The trend is identical in the eurozone’s private sector, the index in question also fell sharply in July, a surge in inflation dampening the expected recovery in consumption after the lifting of health restrictions, monthly PMI surveys showed on Wednesday.

Among the “market drivers” of the day, we can also mention the very “hawkish” speeches in the face of inflation by three Fed members in 24 hours: after Charles Evans (Chicago Fed) and Mary Daly (San Francisco Fed), James Bullard (St. Louis Fed) should affirm that firm and decisive action is needed in the face of inflation in the United States.

In Europe, our OATs are trending +7 points to 1.445%, Bunds +9 points to 0.873%, Italian BTPs are flat at 3.04% (spread narrowing to +217 from the Bund).

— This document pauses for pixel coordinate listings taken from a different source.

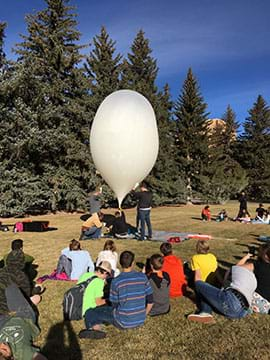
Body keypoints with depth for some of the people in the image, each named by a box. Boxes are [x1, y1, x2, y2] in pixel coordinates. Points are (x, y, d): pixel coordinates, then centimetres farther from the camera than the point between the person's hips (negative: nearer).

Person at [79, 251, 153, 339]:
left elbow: (115, 305, -6)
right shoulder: (142, 277, -7)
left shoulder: (116, 281, -15)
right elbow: (150, 301, 0)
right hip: (140, 321, 4)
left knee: (90, 313, 7)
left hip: (123, 322, -4)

Finally, OPEC disappoints by announcing an increase of only +100,000 barrels in September, while Europe desperately needs to make up for the amount of oil it has decided to divest itself, rising +0.8% to $100.7 a barrel.

A flurry of results releases continues in Europe, including announcements from BMW, Infineon and Siemens Helathineers.

In France this morning, several heavyweights of the caliber of AXA, Société Générale or Veolia published their accounts.

The resurgence of geopolitical risk should also curb investor appetite in the tense context of Nancy Pelosi’s visit to Taiwan.

Beijing announced last night that the People’s Liberation Army will conduct large-scale military exercises and training activities, including live ammunition training, in the waters and airspace of the China Sea in the coming days.

Meanwhile, falling oil prices should continue to weigh on the energy sector, with US light crude oil (WTI) continuing to fall to $94.4 a barrel this morning.

In value news, AXA (+5.6%) reports net profit for the first six months of 2022 increased by 3% to €4.11 billion, while operating profit increased by 8% (+7% on an organic basis) to €3 .92 billion (that is, 1.65 euros per share).

Veolia (-2.7%) reports group net current revenue share of €528 million for the first half of 2022 and EBITDA of €2.95 billion, up 6.1% at constant volumes and exchange rates compared to by the combined Veolia-Suez group a year earlier.

Societe Generale (+3%) posts an underlying share of group net profit (excluding the impact of the exit from Russia, which represented a pre-tax loss of 3.3 billion) of 11.5% to 1.5 billion euros for the second quarter of 2022.

Finally, Saint-Gobain (+1.2%) indicated that it had successfully launched a €1.5bn bond issue in three tranches of €500m each with maturities of three, six and ten years and coupons of 1.625%, 2.125% and 2.625%, respectively.